Die junge Dame scheint sehr aufgeregt, und will nicht aufgeben. .

»Wer oder was hat Sie zu diesen Roman inspiriert und was war ihre Motivation?«

Ich habe nicht über meine Antwort meditiert, sie ist direkt aus meinem Unterbewusstsein entstanden, wo ich für viele Jahre gelebt haben sollte:

»Alle Verfasser haben einen emotionalen Konflikt, zwischen was wir verursachen und wo wir angespornt werden. Wir versuchen in der Regel unsere Phantasie zu realisieren, was im wirklichen Leben nicht möglich ist. Ich wurde von einer wirklichen Person inspiriert, die ich nicht verstehe. Meine Motivation ist, es zu versuchen, genau zu verstehen.

Die junge Frau scheint mit meiner Antwort zufrieden zu sein und besteht nicht auf weitere Fragen.
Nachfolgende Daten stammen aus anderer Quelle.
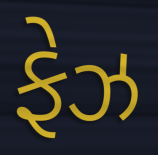
ફેઝ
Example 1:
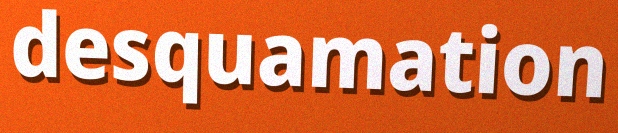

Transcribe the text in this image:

desquamation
Der Schmerz kommt mit schwerer Intensität zurück. Ich bitte den Moderator, die Präsentation abzuschließen. Die Begleiter scheinen die Gründe zu verstehen und der Saal leert sich.

Sie applaudieren nach meiner Intervention, aber nur die Jüngeren scheinen meine Botschaft verstanden zu haben. Utopia ist nicht mehr als zwanzig Jahre alt.
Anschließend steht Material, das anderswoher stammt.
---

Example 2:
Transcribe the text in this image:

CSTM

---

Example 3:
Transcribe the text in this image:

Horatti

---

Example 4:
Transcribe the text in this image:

Alicia hat mich getroffen. Sie war aus dem Saal geeilt, so dass ich sie nicht weinen sehen würde. Vielleicht hatte ich mich selbst übertroffen und hätte weniger dramatisch sein sollen. Mein Agent sagt mir, dass außerhalb des Zimmers eine Menge Leute warten, um ihre Exemplare unterzeichnen zu lassen. Ich kann es nicht ablehnen. Die meisten Menschen zeigen mir ihre Trauer über meine Krankheit mit einem Wort des Trostes. Ich weiß nicht, wie viele Bücher ich unterschrieben habe, aber ich bin erschöpft. Ich bitte Alicia, lass mich an Deine Schulter lehnen und geh zurück in den Raum, um unsere Mäntel zu holen.
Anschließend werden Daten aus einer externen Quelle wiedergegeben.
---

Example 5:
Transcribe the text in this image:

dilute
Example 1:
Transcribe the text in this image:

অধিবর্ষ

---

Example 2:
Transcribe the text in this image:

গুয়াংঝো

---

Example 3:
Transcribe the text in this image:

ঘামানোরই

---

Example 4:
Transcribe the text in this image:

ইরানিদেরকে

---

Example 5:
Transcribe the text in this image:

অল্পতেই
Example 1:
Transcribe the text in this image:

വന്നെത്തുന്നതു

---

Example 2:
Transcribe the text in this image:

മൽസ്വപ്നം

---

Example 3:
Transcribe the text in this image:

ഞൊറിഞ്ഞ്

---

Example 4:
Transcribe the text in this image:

Ich fühle, dass der Schmerz mein Sehvermögen beeinträchtigt und ich fühle mich so schwach, dass, wenn ich nicht an sie lehnen würde, zusammenbreche. In diesem beklagenswerten Zustand bin ich nicht in der Lage, die junge Naomi die bleibt zu treffen.Ihr Sitz ist zu erkennen, weil sie auf mich wartet. Mein Agent hat mit ihr gesprochen und vermittelt mir ihren Wunsch, mit mir zu sprechen.Sie hat aber ihr Motiv nicht offenbart. Aber ich bin nicht in der Stimmung Literaturgespräche mit meinen Fans zu führen. Ich bitte sie, zu entschuldigen

und mich per Post zu kontaktieren.

Mein Agent kommuniziert ihr meine Botschaft, aber die junge Dame besteht darauf, mit mir zu reden. Es geht nicht um Literatur, anscheinend ist es persönlich. Alicia hilft mir, sich in einem Sessel im Nebenzimmer niederzulassen und der Schmerz scheint zurückzukehren. Ich bitte meinen Agenten, die junge Dame rein zurufen. Ich vertraue darauf, dass es nicht eine andere platonische Liebe ist!